[Aim of the task] Your copy should match the records exactly, apart from the pictures, which stay out.

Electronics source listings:
==============================

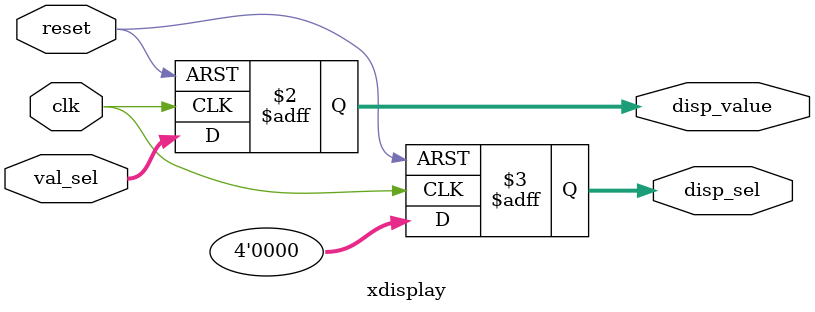
<source format=v>
`timescale 1ns / 1ps
module xdisplay(
		input 	   reset,
		input 	   clk,
		input			[7:0] val_sel,
	   output reg [7:0]    	disp_value,
		output reg [3:0]      	disp_sel
    );
	
always @(posedge clk,posedge reset)
   if (reset)begin
	  disp_sel <= 4'd0;
	  disp_value <= 8'b0;
	  end
   else begin
	  disp_sel <= 4'd0;
     disp_value <= val_sel;  
	end
	
	
	
endmodule

</source>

==============================

[Answer to this problem]
<source format=v>
`timescale 1ns / 1ps
module xdisplay(
		input 	   reset,
		input 	   clk,
		input			[7:0] val_sel,
	   output reg [7:0]    	disp_value,
		output reg [3:0]      	disp_sel
    );
	
always @(posedge clk,posedge reset)
   if (reset)begin
	  disp_sel <= 4'd0;
	  disp_value <= 8'b0;
	  end
   else begin
	  disp_sel <= 4'd0;
     disp_value <= val_sel;  
	end
	
	
	
endmodule

</source>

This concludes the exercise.